Evaluation of pre‐ and post‐reconstruction count‐dependent Metz filters for brain PET studies

In this study we evaluated pre‐ (PR‐R) and post‐reconstruction (PO‐R) count‐dependent Metz filters for PET brain studies in order to increase signal‐to‐noise ratio. A set of studies using a 3D Hoffman brain phantom was performed at various count levels, and a reference image set was created from extremely high count images. Several combinations of PR‐R and PO‐R filtering were considered to find the optimal means of processing, including: Hann filter alone; PR‐R Metz filter without or with a PO‐R low pass filter; and PO‐R Metz filter without or with a PR‐R low pass filter.

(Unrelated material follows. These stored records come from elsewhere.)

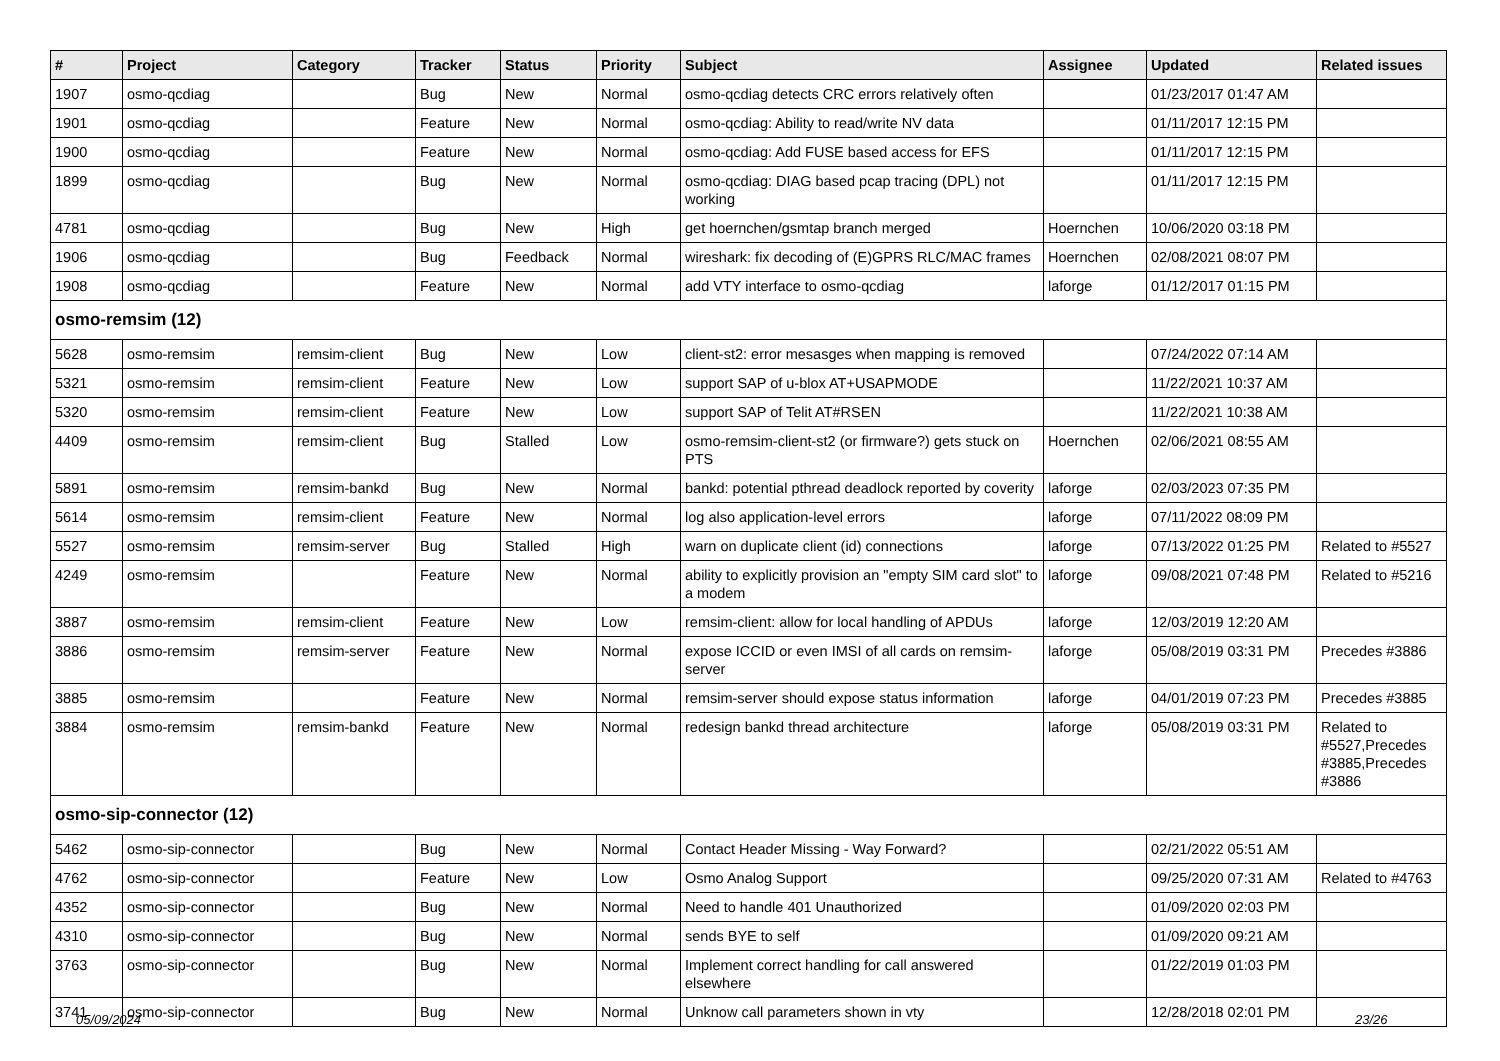| # | Project | Category | Tracker | Status | Priority | Subject | Assignee | Updated | Related issues |
| --- | --- | --- | --- | --- | --- | --- | --- | --- | --- |
| 1907 | osmo-qcdiag | | Bug | New | Normal | osmo-qcdiag detects CRC errors relatively often | | 01/23/2017 01:47 AM | |
| 1901 | osmo-qcdiag | | Feature | New | Normal | osmo-qcdiag: Ability to read/write NV data | | 01/11/2017 12:15 PM | |
| 1900 | osmo-qcdiag | | Feature | New | Normal | osmo-qcdiag: Add FUSE based access for EFS | | 01/11/2017 12:15 PM | |
| 1899 | osmo-qcdiag | | Bug | New | Normal | osmo-qcdiag: DIAG based pcap tracing (DPL) not working | | 01/11/2017 12:15 PM | |
| 4781 | osmo-qcdiag | | Bug | New | High | get hoernchen/gsmtap branch merged | Hoernchen | 10/06/2020 03:18 PM | |
| 1906 | osmo-qcdiag | | Bug | Feedback | Normal | wireshark: fix decoding of (E)GPRS RLC/MAC frames | Hoernchen | 02/08/2021 08:07 PM | |
| 1908 | osmo-qcdiag | | Feature | New | Normal | add VTY interface to osmo-qcdiag | laforge | 01/12/2017 01:15 PM | |
| osmo-remsim (12) | | | | | | | | | |
| 5628 | osmo-remsim | remsim-client | Bug | New | Low | client-st2: error mesasges when mapping is removed | | 07/24/2022 07:14 AM | |
| 5321 | osmo-remsim | remsim-client | Feature | New | Low | support SAP of u-blox AT+USAPMODE | | 11/22/2021 10:37 AM | |
| 5320 | osmo-remsim | remsim-client | Feature | New | Low | support SAP of Telit AT#RSEN | | 11/22/2021 10:38 AM | |
| 4409 | osmo-remsim | remsim-client | Bug | Stalled | Low | osmo-remsim-client-st2 (or firmware?) gets stuck on PTS | Hoernchen | 02/06/2021 08:55 AM | |
| 5891 | osmo-remsim | remsim-bankd | Bug | New | Normal | bankd: potential pthread deadlock reported by coverity | laforge | 02/03/2023 07:35 PM | |
| 5614 | osmo-remsim | remsim-client | Feature | New | Normal | log also application-level errors | laforge | 07/11/2022 08:09 PM | |
| 5527 | osmo-remsim | remsim-server | Bug | Stalled | High | warn on duplicate client (id) connections | laforge | 07/13/2022 01:25 PM | Related to #5527 |
| 4249 | osmo-remsim | | Feature | New | Normal | ability to explicitly provision an "empty SIM card slot" to a modem | laforge | 09/08/2021 07:48 PM | Related to #5216 |
| 3887 | osmo-remsim | remsim-client | Feature | New | Low | remsim-client: allow for local handling of APDUs | laforge | 12/03/2019 12:20 AM | |
| 3886 | osmo-remsim | remsim-server | Feature | New | Normal | expose ICCID or even IMSI of all cards on remsim-server | laforge | 05/08/2019 03:31 PM | Precedes #3886 |
| 3885 | osmo-remsim | | Feature | New | Normal | remsim-server should expose status information | laforge | 04/01/2019 07:23 PM | Precedes #3885 |
| 3884 | osmo-remsim | remsim-bankd | Feature | New | Normal | redesign bankd thread architecture | laforge | 05/08/2019 03:31 PM | Related to #5527,Precedes #3885,Precedes #3886 |
| osmo-sip-connector (12) | | | | | | | | | |
| 5462 | osmo-sip-connector | | Bug | New | Normal | Contact Header Missing - Way Forward? | | 02/21/2022 05:51 AM | |
| 4762 | osmo-sip-connector | | Feature | New | Low | Osmo Analog Support | | 09/25/2020 07:31 AM | Related to #4763 |
| 4352 | osmo-sip-connector | | Bug | New | Normal | Need to handle 401 Unauthorized | | 01/09/2020 02:03 PM | |
| 4310 | osmo-sip-connector | | Bug | New | Normal | sends BYE to self | | 01/09/2020 09:21 AM | |
| 3763 | osmo-sip-connector | | Bug | New | Normal | Implement correct handling for call answered elsewhere | | 01/22/2019 01:03 PM | |
| 3741 | osmo-sip-connector | | Bug | New | Normal | Unknow call parameters shown in vty | | 12/28/2018 02:01 PM | |
05/09/2024 23/26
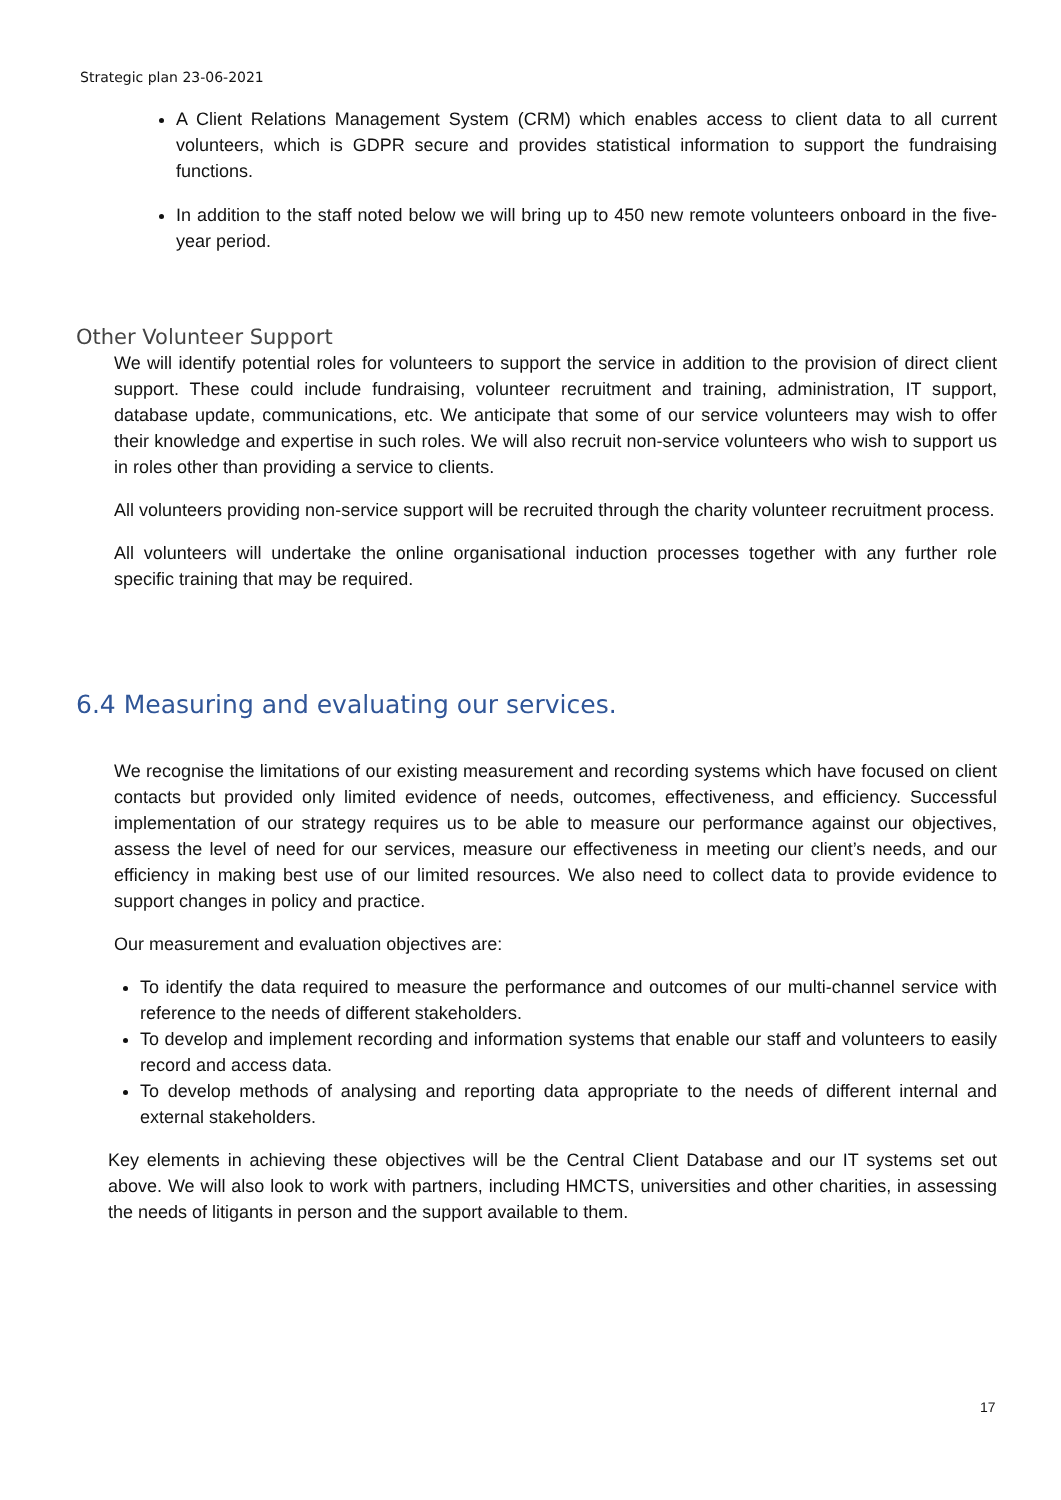Strategic plan 23-06-2021
A Client Relations Management System (CRM) which enables access to client data to all current volunteers, which is GDPR secure and provides statistical information to support the fundraising functions.
In addition to the staff noted below we will bring up to 450 new remote volunteers onboard in the five-year period.
Other Volunteer Support
We will identify potential roles for volunteers to support the service in addition to the provision of direct client support. These could include fundraising, volunteer recruitment and training, administration, IT support, database update, communications, etc. We anticipate that some of our service volunteers may wish to offer their knowledge and expertise in such roles. We will also recruit non-service volunteers who wish to support us in roles other than providing a service to clients.
All volunteers providing non-service support will be recruited through the charity volunteer recruitment process.
All volunteers will undertake the online organisational induction processes together with any further role specific training that may be required.
6.4 Measuring and evaluating our services.
We recognise the limitations of our existing measurement and recording systems which have focused on client contacts but provided only limited evidence of needs, outcomes, effectiveness, and efficiency. Successful implementation of our strategy requires us to be able to measure our performance against our objectives, assess the level of need for our services, measure our effectiveness in meeting our client’s needs, and our efficiency in making best use of our limited resources. We also need to collect data to provide evidence to support changes in policy and practice.
Our measurement and evaluation objectives are:
To identify the data required to measure the performance and outcomes of our multi-channel service with reference to the needs of different stakeholders.
To develop and implement recording and information systems that enable our staff and volunteers to easily record and access data.
To develop methods of analysing and reporting data appropriate to the needs of different internal and external stakeholders.
Key elements in achieving these objectives will be the Central Client Database and our IT systems set out above. We will also look to work with partners, including HMCTS, universities and other charities, in assessing the needs of litigants in person and the support available to them.
17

A formula was established to correlate the optimal PO‐R Metz filter order with the net counts. Resolution [full width at half‐maximum (FWHM) and full width at tenth maximum (FWTM)], normalized residual mean square differences (NRMSD) between the ideal and the processed images, noise reduction and contrast were used as parameters for the evaluation of the different filter combinations. Resolution is decreased by all filter combinations that can effectively control noise; however, FWTM increases less than FWHM. NRMSD indicates that the use of Hann and (optimal) PO‐R Metz filter is the most powerful combination from among those tested. A close correlation ( r = 0.969 ) was found between the net counts and the optimal order of the PO‐R Metz filter. At the count levels of clinical studies the PO‐R Metz filter was found to control noise much more effectively and enhance the contrast when compared to the routinely used Hann filter alone, and produced images of better quality.